There’s really just not a lot going on in this film. The plot centers around Jesse (The film debut for Andrew Jacobs), a recent high school graduate who becomes possessed after his 18th birthday (Why his 18th birthday? Well, 6 + 6 + 6 = 18. Get it? No? Well shhhhh it makes sense because one of the characters in the film said that was the reason.). After making this discovery, the rest of the film is spent with his friend Hector (Jorge Diaz) screaming “JESSE?” while Jesse does strange things. The Paranormal Activity series has historically had improvised dialogue, and I can’t help but feel that Diaz was just handed a camera and told to go for it, but all he could come up with was saying “JESSE!” over and over again; that name is a large portion of this movie’s dialogue.
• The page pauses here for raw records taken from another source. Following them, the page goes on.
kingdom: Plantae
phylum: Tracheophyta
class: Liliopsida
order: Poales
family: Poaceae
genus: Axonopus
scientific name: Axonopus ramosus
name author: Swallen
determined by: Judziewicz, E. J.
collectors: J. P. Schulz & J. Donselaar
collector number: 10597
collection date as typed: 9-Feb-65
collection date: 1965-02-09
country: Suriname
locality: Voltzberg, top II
Paranormal Activity: The Marked Ones‘ biggest failure though, is that it’s not scary. I guess maybe I’m just not scared by this subgenre, but most off the scares seemed poorly executed, even for what they were. There are a few scenes that feel like they were inspired – including one when they use a Simongame as an Ouija Board – but they are few and far between. The ending climatic sequence was more laughable than frightening.

Overall, this movie is just a waste of time. You’ve seen it done before, and you’ve seen it done better. It’s not gonna be the worst movie of this year, probably not even of this month, but you don’t need to see it. 3/10.